(Collected data entries)
%%

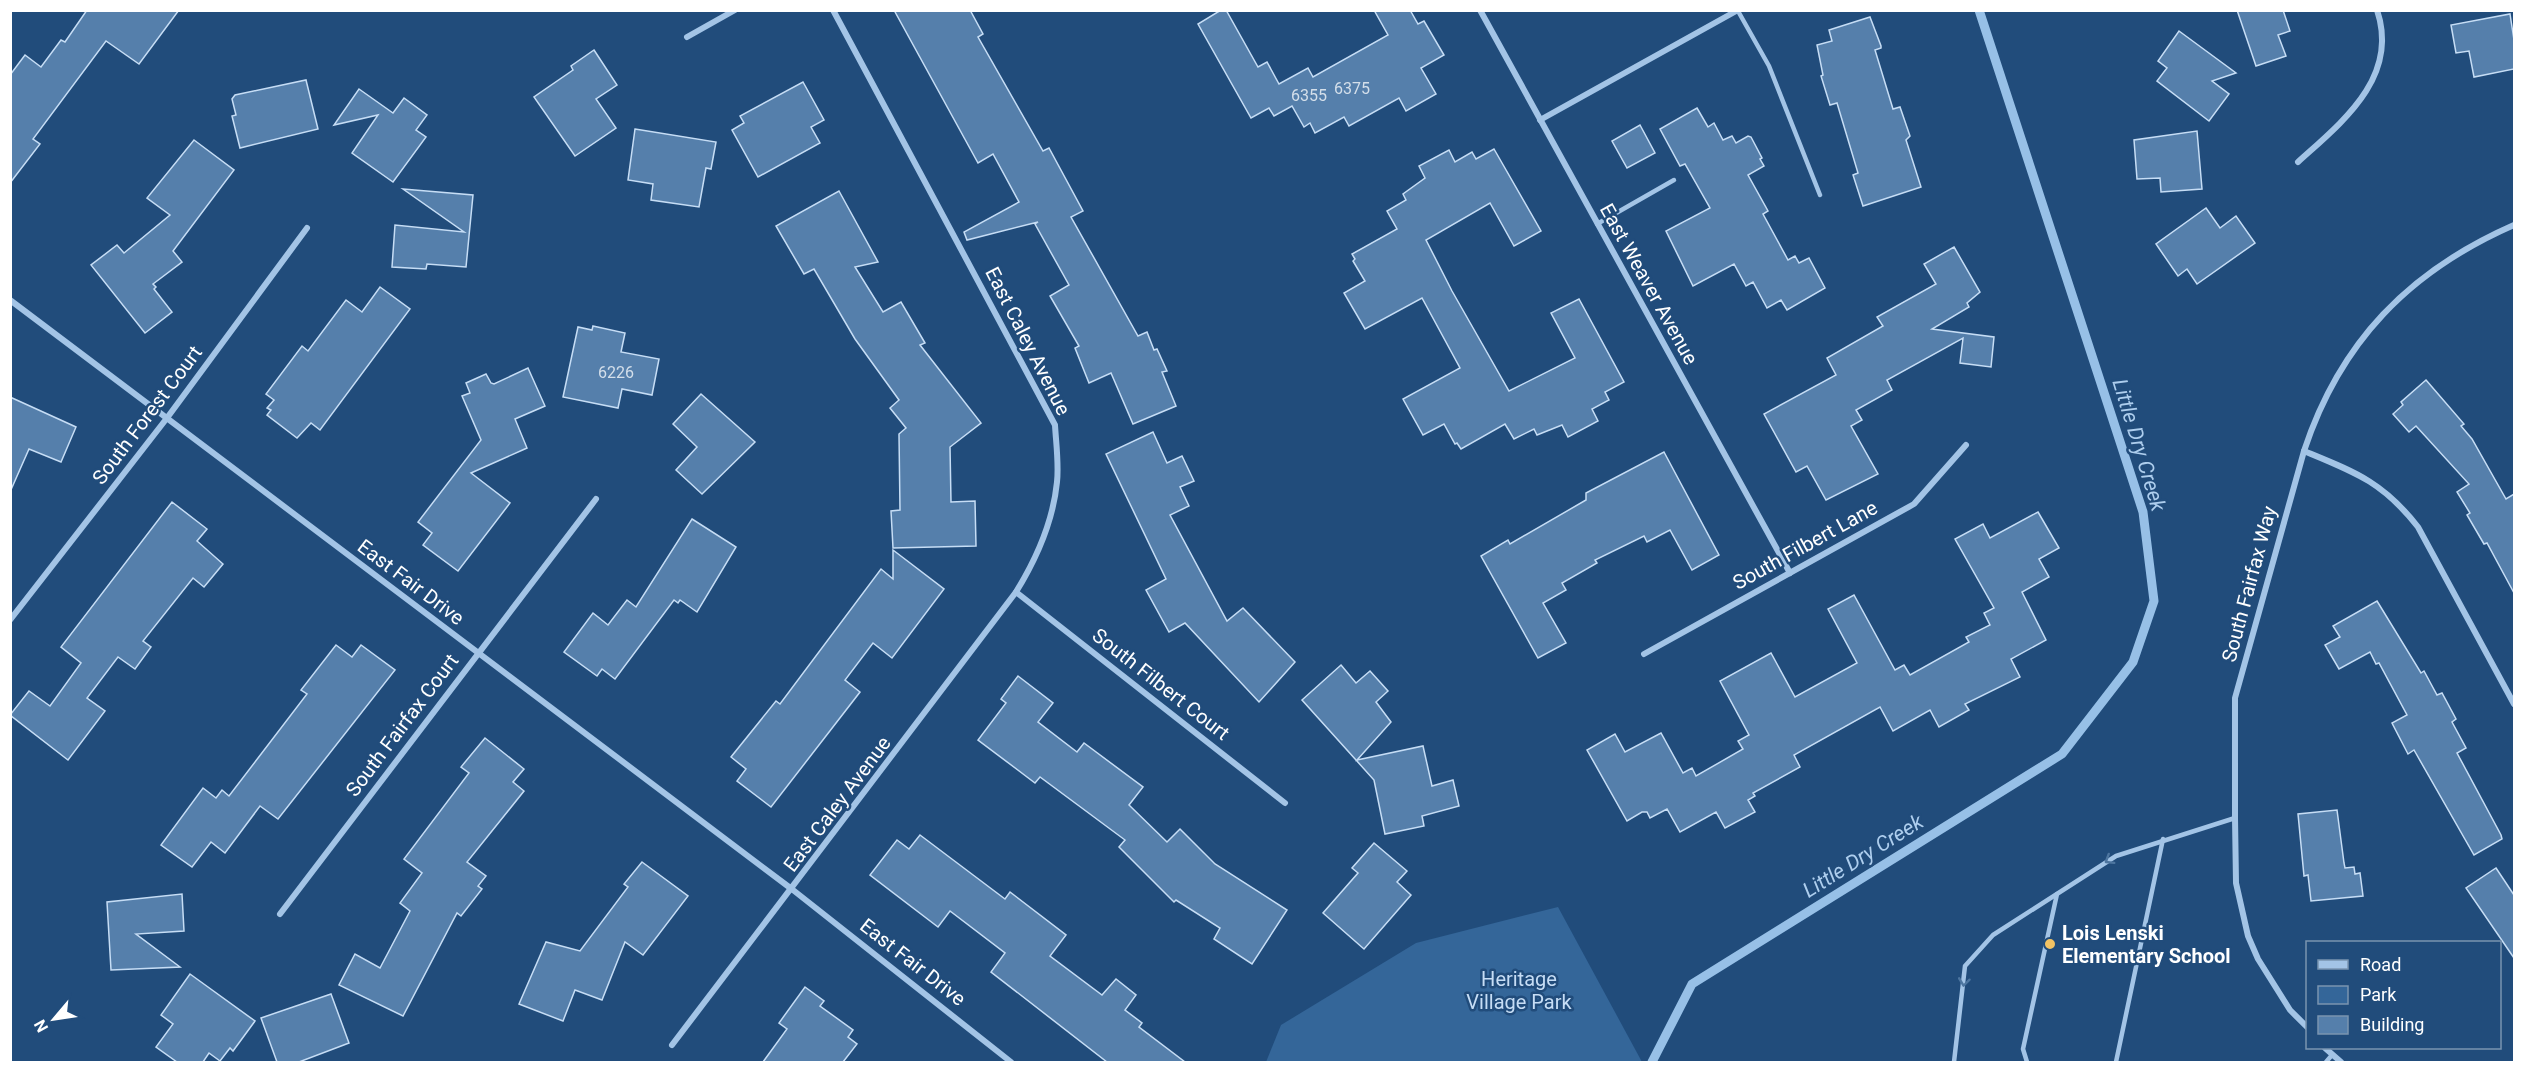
<svg xmlns="http://www.w3.org/2000/svg" width="2525" height="1073" font-family="Roboto,sans-serif">
<style>
.green{fill:#346699}
.lines{fill:none;stroke-linecap:round;stroke-linejoin:round}
.stream{stroke:#97c0e7;stroke-width:9}
.building{fill:#557fab;stroke:#c6ddf5;stroke-width:1.5}
.service{stroke:#a3c4e6;stroke-width:4.5}
.minor{stroke:#a3c4e6;stroke-width:6}
.oneway{stroke:#4e76a0}
.poi-dot{fill:#f2c364;stroke:#214c7b;stroke-width:2}
.labels{text-anchor:middle;stroke-width:5;stroke-linejoin:round;paint-order:stroke}
.number-label{font-size:16px;fill:#d4dfea}
.street-label{font-size:20px;fill:#fff;stroke:#214c7b}
.poi-label{font-size:20px;font-weight:bold;fill:#fff;stroke:#214c7b;text-anchor:start}
.park-label{font-size:20px;fill:#c6ddf5;stroke:#214c7b}
.water-label{font-size:21px;font-style:italic;fill:#aeceee;stroke:#214c7b}
</style>
<rect width="100%" height="100%" fill="#214c7b"/>
<path class="green" d="M1558 907 1642 1062H1266L1281 1025 1416 943Z"/>
<g class="lines">
<path class="stream" d="M1652 1062 1692 984 2062 754 2133 662 2154 601 2143 512 1979 10"/>
</g>
<g class="building">
<path d="M87 10H179L139 64 106 41 33 139 40 144 10 183V75L25 55 41 67 61 40 65 42Z"/>
<path d="M894 10H970L983 34 978 37 1043 151 1049 148 1083 211 1071 217 1138 336 1147 332 1154 350 1157 349 1167 371 1162 372 1176 406 1133 424 1111 373 1089 383 1075 348 1079 346 1050 296 1069 285 1035 224 1038 222 967 240 964 232 1019 202 993 154 978 163Z"/>
<path d="M1221 10H1226L1258 67 1267 62 1279 84 1308 68 1313 77 1388 35 1374 10H1410L1418 24 1424 21 1444 55 1421 68 1436 94 1406 111 1399 98 1349 126 1344 117 1315 133 1310 123 1304 127 1292 106 1274 116 1269 108 1251 118 1198 24Z"/>
<path d="M2237 10H2283L2290 31 2278 35 2286 56 2256 66Z"/>
<path d="M2510 14 2514 40V69L2474 77 2469 51 2456 53 2451 25Z"/>
<path d="M1870 17 1881 46V48L1875 50 1893 109 1900 107 1910 136 1906 140 1921 187 1863 206 1853 175 1858 173 1837 103 1830 105 1821 76 1823 75 1817 45 1832 41 1829 30Z"/>
<path d="M2179 31 2236 73 2212 81 2229 94 2209 121 2157 81 2167 68 2158 61Z"/>
<path d="M594 50 617 85 596 99 616 128 575 156 534 97 573 70 571 66Z"/>
<path d="M306 80 318 129 240 148 232 116 236 115 232 99 235 95Z"/>
<path d="M803 82 824 120 811 127 820 143 758 177 732 130 744 123 740 116Z"/>
<path d="M359 89 393 113 404 98 427 115 416 130 426 137 393 182 352 153 378 115 334 125Z"/>
<path d="M1697 108 1708 127 1714 123 1723 140 1732 136 1736 143 1748 136 1751 137 1762 158 1760 159 1764 166 1748 175 1768 211 1763 214 1788 260 1795 256 1799 263 1809 258 1825 288 1787 310 1781 300 1767 308 1753 282 1746 286 1734 264 1693 286 1666 231 1710 208 1685 164 1680 166 1660 129Z"/>
<path d="M1640 125 1655 153 1627 168 1612 141Z"/>
<path d="M635 129 716 142 711 169 706 168 699 207 651 200 653 184 628 180Z"/>
<path d="M2197 131 2202 189 2161 192 2160 178 2137 179 2134 140Z"/>
<path d="M194 140 234 170 173 251 182 262 153 284 156 287 154 289 172 312 145 333 91 265 117 245 124 253 170 215 147 198Z"/>
<path d="M1494 149 1541 231 1514 246 1490 203 1426 240 1452 291 1509 391 1575 358 1551 313 1579 299 1624 382 1605 392 1609 400 1592 409 1598 421 1568 437 1562 425 1537 435 1534 429 1514 439 1505 424 1461 449 1457 443 1455 444 1444 424 1423 435 1403 399 1460 368 1422 298 1365 329 1344 293 1365 281 1353 261 1355 259 1352 254 1397 229 1387 211 1406 200 1403 194 1425 178 1419 166 1449 150 1455 162 1472 152 1476 159Z"/>
<path d="M403 189 473 195 466 267 427 264 426 269 392 267 395 225 464 232Z"/>
<path d="M839 191 878 262 855 267 883 312 901 302 925 343 920 345 981 423 950 447 951 502 975 501 976 546 893 548 891 511 900 510 899 434 906 428 890 408 899 400 855 339 814 269 804 274 776 226Z"/>
<path d="M2206 208 2220 228 2236 216 2255 243 2197 284 2187 269 2178 276 2156 244Z"/>
<path d="M1954 247 1980 292 1967 303 1969 307 1932 329 1994 337 1991 367 1960 363 1963 338 1887 380 1892 390 1856 410 1862 420 1851 426 1878 474 1826 500 1807 466 1796 472 1764 414 1836 375 1827 358 1883 326 1877 317 1936 284 1924 264Z"/>
<path d="M380 287 410 309 320 430 311 423 297 438 267 415 271 410 267 408 274 400 266 394 302 346 308 351 346 300 362 312Z"/>
<path d="M593 326 625 333 621 352 659 359 652 395 622 389 618 408 563 397 578 327 592 330Z"/>
<path d="M528 368 545 406 515 419 527 448 471 473 510 503 458 571 423 545 432 533 418 522 481 440 462 396 470 393 466 383 486 374 491 383 494 384Z"/>
<path d="M2426 380 2464 424 2461 426 2472 439 2506 499 2514 494V593L2487 543 2484 544 2467 515 2470 513 2457 492 2469 484 2416 426 2409 432 2393 414 2403 405 2401 402Z"/>
<path d="M701 394 755 442 702 494 676 470 697 447 673 424Z"/>
<path d="M10 397 76 427 61 462 29 449 10 492Z"/>
<path d="M1153 432 1167 463 1182 456 1194 481 1180 487 1189 506 1170 515 1227 621 1243 608 1295 662 1259 702 1185 623 1169 632 1146 590 1166 579 1106 454Z"/>
<path d="M1664 452 1719 555 1692 570 1670 530 1647 542 1644 536 1595 560 1597 563 1562 583 1566 590 1543 603 1566 643 1538 658 1481 556 1508 540 1510 544 1586 500V493Z"/>
<path d="M172 502 207 529 197 541 223 564 204 587 193 578 143 641 151 647 135 669 118 657 87 698 105 711 68 760 10 715 29 691 50 706 81 663 61 647Z"/>
<path d="M2038 512 2059 548 2039 559 2049 577 2022 592 2046 640 2011 659 2020 677 1965 704 1969 710 1939 727 1930 710 1893 731 1880 707 1794 755 1800 767 1753 793 1755 796 1748 800 1755 812 1725 828 1716 812 1680 832 1667 809 1650 818 1647 812H1642L1627 821 1587 750 1615 734 1625 752 1661 733 1683 773 1692 768 1696 776 1743 749 1738 741 1749 735 1720 681 1771 653 1795 697 1857 663 1828 609 1854 595 1895 670 1904 665 1910 675 1969 642 1966 637 1990 625 1984 613 1994 608 1955 539 1983 524 1990 538Z"/>
<path d="M692 519 736 547 697 612 680 600 678 603 674 600 615 679 602 669 597 676 564 652 593 613 608 625 627 600 636 607Z"/>
<path d="M893 550 944 589 892 658 873 643 845 680 860 692 771 807 737 781 746 769 731 757 776 701 780 704 881 569 893 579Z"/>
<path d="M2377 601 2421 673 2424 671 2437 695 2442 693 2456 719 2452 722 2466 748 2457 753 2501 835 2502 839 2474 855 2414 750 2408 754 2392 723 2407 715 2379 663 2376 664 2370 652 2339 669 2325 645 2340 637 2333 626Z"/>
<path d="M336 645 352 657 361 645 395 670 278 819 260 806 225 853 211 842 192 867 161 845 203 788 216 798 222 790 229 796 307 694 301 690Z"/>
<path d="M1341 665 1356 683 1370 671 1388 691 1376 702 1391 722 1357 760 1423 746 1432 786 1453 780 1459 806 1422 816 1424 826 1385 834 1374 780 1302 700Z"/>
<path d="M1018 676 1053 703 1038 722 1077 752 1084 743 1143 787 1129 805 1167 842 1180 829 1215 864 1287 910 1252 964 1214 939 1220 928 1176 900 1174 902 1119 847 1125 840 1040 777 1035 783 978 740 1006 703 1001 699Z"/>
<path d="M485 738 524 769 513 782 524 791 467 862 486 876 478 886 482 889 461 916 457 913 403 1016 339 985 355 954 380 968 410 911 400 903 422 873 404 859 469 773 461 767Z"/>
<path d="M2337 810 2344 863 2345 868 2354 867 2355 874 2360 873 2363 896 2311 901 2308 875 2304 876 2298 814Z"/>
<path d="M920 835 1005 899 1010 892 1066 935 1050 956 1102 995 1116 979 1136 995 1125 1010 1142 1023 1139 1027 1185 1062H1107L991 972 1005 953 950 911 938 927 870 875 897 840 909 849Z"/>
<path d="M1374 843 1407 871 1397 882 1411 895 1364 949 1323 913 1358 873 1352 868Z"/>
<path d="M642 862 688 896 643 955 625 942 602 1000 575 990 563 1021 519 1004 546 942 580 951 628 887 624 884Z"/>
<path d="M2496 868 2514 895V958L2466 888Z"/>
<path d="M182 894 184 931 136 934 180 967 111 970 107 902Z"/>
<path d="M190 974 255 1021 233 1051 230 1048 220 1061 209 1053 203 1062H177L156 1047 173 1024 161 1015Z"/>
<path d="M805 987 824 1001 820 1006 853 1030 848 1037 857 1044 843 1062H763L787 1029 779 1023Z"/>
<path d="M331 994 349 1043 299 1062H277L261 1018Z"/>
</g>
<g class="lines">
<g class="service">
<path d="M1738 11 1769 66 1820 195"/>
<path d="M1597 224 1674 180"/>
<path d="M1954 1062 1965 966 1993 935 2116 856 2235 818"/>
<path d="M2027 1062 2023 1049 2057 894"/>
<path d="M2116 1062 2163 839"/>
<path d="M2326 1062 2332 1055"/>
</g>
<g class="minor">
<path d="M1480 10 1790 573"/>
<path d="M687 37 735 10"/>
<path d="M1540 120 1738 10"/>
<path d="M2298 162C2341 123 2400 78 2377 10"/>
<path d="M10 300 793 890 1011 1062"/>
<path d="M2304 451C2355 472 2383 482 2418 527L2514 704"/>
<path d="M1016 592 1285 803"/>
<path d="M10 620 167 418 307 228"/>
<path d="M1644 654 1914 504 1966 445"/>
<path d="M280 914 596 499"/>
<path d="M2308 1028 2290 1010 2258 959 2248 936 2236 883 2235 818V698L2304 451C2340 342 2409 271 2514 225"/>
<path d="M672 1045 1016 592C1037 558 1053 522 1057 482 1059 464 1056 443 1055 425L833 10"/>
<path d="M2325 1048 2341 1062"/>
</g>
</g>
<defs><path id="oneway-chevron" d="M-2-3.5L2.5 0L-2 3.5" fill="none" stroke-width="1.6" stroke-linecap="round" stroke-linejoin="round" transform="scale(1.5)"/></defs>
<g class="oneway">
<use href="#oneway-chevron" transform="translate(2109 860) rotate(148)"/>
<use href="#oneway-chevron" transform="translate(1964 982) rotate(97)"/>
</g>
<circle class="poi-dot" cx="2050" cy="944" r="6"/>
<g class="labels">
<g class="number-label">
<text x="1352" y="94">6375</text>
<text x="1309" y="101">6355</text>
<text x="616" y="378">6226</text>
</g>
<g class="street-label">
<text transform="translate(1649 284) rotate(61)" y="7">East Weaver Avenue</text>
<text transform="translate(1028 341) rotate(63)" y="7">East Caley Avenue</text>
<text transform="translate(147 415) rotate(-53)" y="7">South Forest Court</text>
<text transform="translate(1805 545) rotate(-29)" y="7">South Filbert Lane</text>
<text transform="translate(411 582) rotate(37)" y="7">East Fair Drive</text>
<text transform="translate(2249 584) rotate(-75)" y="7">South Fairfax Way</text>
<text transform="translate(1161 684) rotate(38)" y="7">South Filbert Court</text>
<text transform="translate(402 725) rotate(-53)" y="7">South Fairfax Court</text>
<text transform="translate(837 804) rotate(-53)" y="7">East Caley Avenue</text>
<text transform="translate(913 962) rotate(38)" y="7">East Fair Drive</text>
</g>
<g class="poi-label">
<text x="2062" y="940">Lois Lenski<tspan x="2062" dy="23">Elementary School</tspan></text>
</g>
<g class="park-label">
<text x="1519" y="986">Heritage<tspan x="1519" dy="23">Village Park</tspan></text>
</g>
<g class="water-label">
<text transform="translate(2139 445) rotate(73)" y="7">Little Dry Creek</text>
<text transform="translate(1863 856) rotate(-32)" y="7">Little Dry Creek</text>
</g>
</g>
<rect width="2525" height="1073" fill="none" stroke="#ffffff" stroke-width="24"/>
<rect x="2306" y="941" width="195" height="108" fill="#214c7b" stroke="#7a94b0" stroke-width="1.5"/>
<rect x="2318" y="960" width="30" height="9" fill="#a3c4e6" stroke="#7a94b0" stroke-width="1.5"/>
<text x="2360" y="971" font-size="18" fill="#ffffff">Road</text>
<rect x="2318" y="986" width="30" height="18" fill="#346699" stroke="#7a94b0" stroke-width="1.5"/>
<text x="2360" y="1001" font-size="18" fill="#ffffff">Park</text>
<rect x="2318" y="1016" width="30" height="18" fill="#557fab" stroke="#7a94b0" stroke-width="1.5"/>
<text x="2360" y="1031" font-size="18" fill="#ffffff">Building</text>
<g transform="translate(54 1019) rotate(241)" stroke="#214c7b" stroke-width="4.5" paint-order="stroke">
<path d="M0-4.5L10 22L0 15L-10 22Z" fill="#ffffff"/>
<text y="-9" font-size="16" font-weight="bold" text-anchor="middle" fill="#ffffff">N</text>
</g>
</svg>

%%

> **Exercise objective**:
Looking at the records above, count the lines where the word "style" appears. State only the number.

> **Solution**:
3